Common errors and their resolutions:

NoClassDefFoundError

Occurs when Hive JARs are not available:

// Solution: Configure metastore JARs
spark.conf.set(HiveUtils.HIVE_METASTORE_JARS.key, "maven")

Version Incompatibility

When metastore and execution versions conflict:

// Solution: Set compatible versions
spark.conf.set(HiveUtils.HIVE_METASTORE_VERSION.key, "1.2.1")

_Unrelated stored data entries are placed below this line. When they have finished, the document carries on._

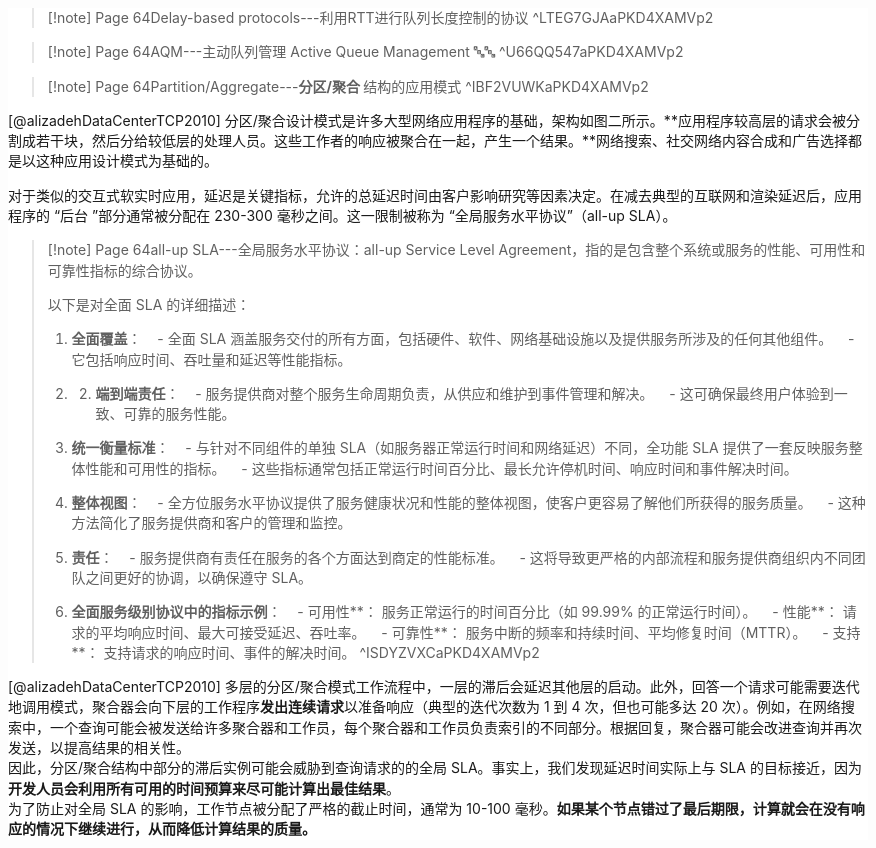 > [!note] Page 64Delay-based protocols---利用RTT进行队列长度控制的协议
> ^LTEG7GJAaPKD4XAMVp2

> [!note] Page 64AQM---主动队列管理 Active Queue Management
> 🔤🔤
> ^U66QQ547aPKD4XAMVp2

> [!note] Page 64Partition/Aggregate---<b>分区/聚合 </b>结构的应用模式
> ^IBF2VUWKaPKD4XAMVp2

  
[@alizadehDataCenterTCP2010] 分区/聚合设计模式是许多大型网络应用程序的基础，架构如图二所示。**应用程序较高层的请求会被分割成若干块，然后分给较低层的处理人员。这些工作者的响应被聚合在一起，产生一个结果。**网络搜索、社交网络内容合成和广告选择都是以这种应用设计模式为基础的。  
  
对于类似的交互式软实时应用，延迟是关键指标，允许的总延迟时间由客户影响研究等因素决定。在减去典型的互联网和渲染延迟后，应用程序的 “后台 ”部分通常被分配在 230-300 毫秒之间。这一限制被称为 “全局服务水平协议”（all-up SLA）。

> [!note] Page 64all-up SLA---全局服务水平协议：all-up Service Level Agreement，指的是包含整个系统或服务的性能、可用性和可靠性指标的综合协议。
> 
> 以下是对全面 SLA 的详细描述：
> 
> 1. **全面覆盖**：
>    - 全面 SLA 涵盖服务交付的所有方面，包括硬件、软件、网络基础设施以及提供服务所涉及的任何其他组件。
>    - 它包括响应时间、吞吐量和延迟等性能指标。
> 
> 2. 2. **端到端责任**：
>    - 服务提供商对整个服务生命周期负责，从供应和维护到事件管理和解决。
>    - 这可确保最终用户体验到一致、可靠的服务性能。
> 
> 3. **统一衡量标准**：
>    - 与针对不同组件的单独 SLA（如服务器正常运行时间和网络延迟）不同，全功能 SLA 提供了一套反映服务整体性能和可用性的指标。
>    - 这些指标通常包括正常运行时间百分比、最长允许停机时间、响应时间和事件解决时间。
> 
> 4. **整体视图**：
>    - 全方位服务水平协议提供了服务健康状况和性能的整体视图，使客户更容易了解他们所获得的服务质量。
>    - 这种方法简化了服务提供商和客户的管理和监控。
> 
> 5. **责任**：
>    - 服务提供商有责任在服务的各个方面达到商定的性能标准。
>    - 这将导致更严格的内部流程和服务提供商组织内不同团队之间更好的协调，以确保遵守 SLA。
> 
> 6. **全面服务级别协议中的指标示例**：
>    - 可用性**： 服务正常运行的时间百分比（如 99.99% 的正常运行时间）。
>    - 性能**： 请求的平均响应时间、最大可接受延迟、吞吐率。
>    - 可靠性**： 服务中断的频率和持续时间、平均修复时间（MTTR）。
>    - 支持**： 支持请求的响应时间、事件的解决时间。
> ^ISDYZVXCaPKD4XAMVp2

  
[@alizadehDataCenterTCP2010] 多层的分区/聚合模式工作流程中，一层的滞后会延迟其他层的启动。此外，回答一个请求可能需要迭代地调用模式，聚合器会向下层的工作程序**发出连续请求**以准备响应（典型的迭代次数为 1 到 4 次，但也可能多达 20 次）。例如，在网络搜索中，一个查询可能会被发送给许多聚合器和工作员，每个聚合器和工作员负责索引的不同部分。根据回复，聚合器可能会改进查询并再次发送，以提高结果的相关性。  
因此，分区/聚合结构中部分的滞后实例可能会威胁到查询请求的的全局 SLA。事实上，我们发现延迟时间实际上与 SLA 的目标接近，因为**开发人员会利用所有可用的时间预算来尽可能计算出最佳结果**。  
为了防止对全局 SLA 的影响，工作节点被分配了严格的截止时间，通常为 10-100 毫秒。**如果某个节点错过了最后期限，计算就会在没有响应的情况下继续进行，从而降低计算结果的质量。**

Metastore Connection Issues

When unable to connect to Hive metastore:

// Solution: Configure metastore URI
spark.conf.set("hive.metastore.uris", "thrift://metastore-host:9083")

Migration Guide

From HiveContext to SparkSession

Before (Deprecated):

val hiveContext = new HiveContext(sc)
val df = hiveContext.sql("SELECT * FROM table")

After (Recommended):

val spark = SparkSession.builder()
  .enableHiveSupport()
  .getOrCreate()
val df = spark.sql("SELECT * FROM table")

Configuration Migration

HiveContext-specific configurations should be moved to SparkSession:

Before:

hiveContext.setConf("hive.exec.dynamic.partition", "true")

After:

spark.conf.set("hive.exec.dynamic.partition", "true")

Types

// Configuration entry for Hive settings
abstract class ConfigEntry[T] {
  def key: String
  def defaultValue: Option[T]
  def doc: String
  def valueConverter: String => T
  def stringConverter: T => String
}

// Session state builder base class
abstract class BaseSessionStateBuilder(
  session: SparkSession,
  parentState: Option[SessionState]
) {
  protected def catalog: SessionCatalog
  protected def analyzer: Analyzer
  protected def optimizer: Optimizer
  def build(): SessionState
}

// Hive-specific session catalog
class HiveSessionCatalog(
  externalCatalogBuilder: () => ExternalCatalog,
  globalTempViewManagerBuilder: () => GlobalTempViewManager,
  functionRegistry: FunctionRegistry,
  conf: SQLConf,
  hadoopConf: Configuration,
  parser: ParserInterface,
  functionResourceLoader: FunctionResourceLoader
) extends SessionCatalog